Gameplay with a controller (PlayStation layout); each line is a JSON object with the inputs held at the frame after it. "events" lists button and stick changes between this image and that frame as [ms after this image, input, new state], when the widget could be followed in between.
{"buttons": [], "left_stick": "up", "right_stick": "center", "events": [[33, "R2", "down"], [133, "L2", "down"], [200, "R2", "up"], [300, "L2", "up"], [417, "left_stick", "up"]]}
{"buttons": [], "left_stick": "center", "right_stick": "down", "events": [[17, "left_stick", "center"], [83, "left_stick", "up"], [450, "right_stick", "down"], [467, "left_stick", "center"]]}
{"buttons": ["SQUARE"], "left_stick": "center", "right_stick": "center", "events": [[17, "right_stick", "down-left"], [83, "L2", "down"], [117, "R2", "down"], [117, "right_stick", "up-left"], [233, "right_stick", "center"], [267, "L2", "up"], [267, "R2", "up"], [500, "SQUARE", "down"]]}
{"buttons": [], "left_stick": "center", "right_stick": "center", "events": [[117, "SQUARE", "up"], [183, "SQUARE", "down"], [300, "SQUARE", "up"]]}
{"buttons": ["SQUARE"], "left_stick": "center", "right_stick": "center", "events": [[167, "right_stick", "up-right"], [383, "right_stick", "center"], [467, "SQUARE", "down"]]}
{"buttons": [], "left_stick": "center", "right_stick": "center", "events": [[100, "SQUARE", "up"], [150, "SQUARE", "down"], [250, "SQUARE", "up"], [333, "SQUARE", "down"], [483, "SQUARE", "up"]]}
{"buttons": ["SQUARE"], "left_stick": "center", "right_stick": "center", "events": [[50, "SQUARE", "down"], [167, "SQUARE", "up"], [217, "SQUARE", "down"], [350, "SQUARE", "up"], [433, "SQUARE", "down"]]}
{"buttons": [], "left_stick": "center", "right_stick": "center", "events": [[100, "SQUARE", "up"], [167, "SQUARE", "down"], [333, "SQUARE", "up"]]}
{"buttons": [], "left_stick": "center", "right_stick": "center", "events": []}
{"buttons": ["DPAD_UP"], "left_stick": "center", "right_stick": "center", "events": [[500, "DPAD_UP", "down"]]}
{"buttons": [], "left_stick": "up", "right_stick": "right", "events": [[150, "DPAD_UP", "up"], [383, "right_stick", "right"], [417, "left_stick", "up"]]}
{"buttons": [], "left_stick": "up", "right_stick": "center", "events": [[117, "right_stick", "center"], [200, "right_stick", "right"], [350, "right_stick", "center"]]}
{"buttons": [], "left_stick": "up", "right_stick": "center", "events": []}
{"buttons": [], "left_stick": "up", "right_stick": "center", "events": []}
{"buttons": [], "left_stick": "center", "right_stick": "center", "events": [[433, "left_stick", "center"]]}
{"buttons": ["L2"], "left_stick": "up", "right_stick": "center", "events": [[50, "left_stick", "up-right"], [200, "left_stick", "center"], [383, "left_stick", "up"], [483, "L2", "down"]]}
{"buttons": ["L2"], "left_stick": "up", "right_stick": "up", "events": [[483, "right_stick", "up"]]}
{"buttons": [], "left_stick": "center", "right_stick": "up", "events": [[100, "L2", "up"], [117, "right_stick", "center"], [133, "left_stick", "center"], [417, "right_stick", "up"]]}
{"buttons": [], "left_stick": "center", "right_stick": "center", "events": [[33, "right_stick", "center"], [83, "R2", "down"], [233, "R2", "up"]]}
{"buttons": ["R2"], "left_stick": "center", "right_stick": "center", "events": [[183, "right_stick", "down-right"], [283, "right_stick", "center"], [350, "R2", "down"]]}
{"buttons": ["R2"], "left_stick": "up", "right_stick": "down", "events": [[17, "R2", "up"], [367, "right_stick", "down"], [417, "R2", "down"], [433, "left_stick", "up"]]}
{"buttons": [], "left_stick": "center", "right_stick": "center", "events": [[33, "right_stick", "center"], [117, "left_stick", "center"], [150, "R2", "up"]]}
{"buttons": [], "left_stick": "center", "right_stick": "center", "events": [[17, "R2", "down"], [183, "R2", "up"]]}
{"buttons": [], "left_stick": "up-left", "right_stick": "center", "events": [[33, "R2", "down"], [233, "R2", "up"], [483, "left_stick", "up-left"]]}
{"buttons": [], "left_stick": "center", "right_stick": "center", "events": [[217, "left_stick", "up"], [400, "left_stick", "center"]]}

Brief:
Reprint every entry exactly.

Output below:
Gameplay with a controller (PlayStation layout); each line is a JSON object with the inputs held at the frame after it. "events" lists button and stick changes between this image and that frame as [ms after this image, input, new state], when the widget could be followed in between.
{"buttons": [], "left_stick": "up", "right_stick": "center", "events": [[33, "R2", "down"], [133, "L2", "down"], [200, "R2", "up"], [300, "L2", "up"], [417, "left_stick", "up"]]}
{"buttons": [], "left_stick": "center", "right_stick": "down", "events": [[17, "left_stick", "center"], [83, "left_stick", "up"], [450, "right_stick", "down"], [467, "left_stick", "center"]]}
{"buttons": ["SQUARE"], "left_stick": "center", "right_stick": "center", "events": [[17, "right_stick", "down-left"], [83, "L2", "down"], [117, "R2", "down"], [117, "right_stick", "up-left"], [233, "right_stick", "center"], [267, "L2", "up"], [267, "R2", "up"], [500, "SQUARE", "down"]]}
{"buttons": [], "left_stick": "center", "right_stick": "center", "events": [[117, "SQUARE", "up"], [183, "SQUARE", "down"], [300, "SQUARE", "up"]]}
{"buttons": ["SQUARE"], "left_stick": "center", "right_stick": "center", "events": [[167, "right_stick", "up-right"], [383, "right_stick", "center"], [467, "SQUARE", "down"]]}
{"buttons": [], "left_stick": "center", "right_stick": "center", "events": [[100, "SQUARE", "up"], [150, "SQUARE", "down"], [250, "SQUARE", "up"], [333, "SQUARE", "down"], [483, "SQUARE", "up"]]}
{"buttons": ["SQUARE"], "left_stick": "center", "right_stick": "center", "events": [[50, "SQUARE", "down"], [167, "SQUARE", "up"], [217, "SQUARE", "down"], [350, "SQUARE", "up"], [433, "SQUARE", "down"]]}
{"buttons": [], "left_stick": "center", "right_stick": "center", "events": [[100, "SQUARE", "up"], [167, "SQUARE", "down"], [333, "SQUARE", "up"]]}
{"buttons": [], "left_stick": "center", "right_stick": "center", "events": []}
{"buttons": ["DPAD_UP"], "left_stick": "center", "right_stick": "center", "events": [[500, "DPAD_UP", "down"]]}
{"buttons": [], "left_stick": "up", "right_stick": "right", "events": [[150, "DPAD_UP", "up"], [383, "right_stick", "right"], [417, "left_stick", "up"]]}
{"buttons": [], "left_stick": "up", "right_stick": "center", "events": [[117, "right_stick", "center"], [200, "right_stick", "right"], [350, "right_stick", "center"]]}
{"buttons": [], "left_stick": "up", "right_stick": "center", "events": []}
{"buttons": [], "left_stick": "up", "right_stick": "center", "events": []}
{"buttons": [], "left_stick": "center", "right_stick": "center", "events": [[433, "left_stick", "center"]]}
{"buttons": ["L2"], "left_stick": "up", "right_stick": "center", "events": [[50, "left_stick", "up-right"], [200, "left_stick", "center"], [383, "left_stick", "up"], [483, "L2", "down"]]}
{"buttons": ["L2"], "left_stick": "up", "right_stick": "up", "events": [[483, "right_stick", "up"]]}
{"buttons": [], "left_stick": "center", "right_stick": "up", "events": [[100, "L2", "up"], [117, "right_stick", "center"], [133, "left_stick", "center"], [417, "right_stick", "up"]]}
{"buttons": [], "left_stick": "center", "right_stick": "center", "events": [[33, "right_stick", "center"], [83, "R2", "down"], [233, "R2", "up"]]}
{"buttons": ["R2"], "left_stick": "center", "right_stick": "center", "events": [[183, "right_stick", "down-right"], [283, "right_stick", "center"], [350, "R2", "down"]]}
{"buttons": ["R2"], "left_stick": "up", "right_stick": "down", "events": [[17, "R2", "up"], [367, "right_stick", "down"], [417, "R2", "down"], [433, "left_stick", "up"]]}
{"buttons": [], "left_stick": "center", "right_stick": "center", "events": [[33, "right_stick", "center"], [117, "left_stick", "center"], [150, "R2", "up"]]}
{"buttons": [], "left_stick": "center", "right_stick": "center", "events": [[17, "R2", "down"], [183, "R2", "up"]]}
{"buttons": [], "left_stick": "up-left", "right_stick": "center", "events": [[33, "R2", "down"], [233, "R2", "up"], [483, "left_stick", "up-left"]]}
{"buttons": [], "left_stick": "center", "right_stick": "center", "events": [[217, "left_stick", "up"], [400, "left_stick", "center"]]}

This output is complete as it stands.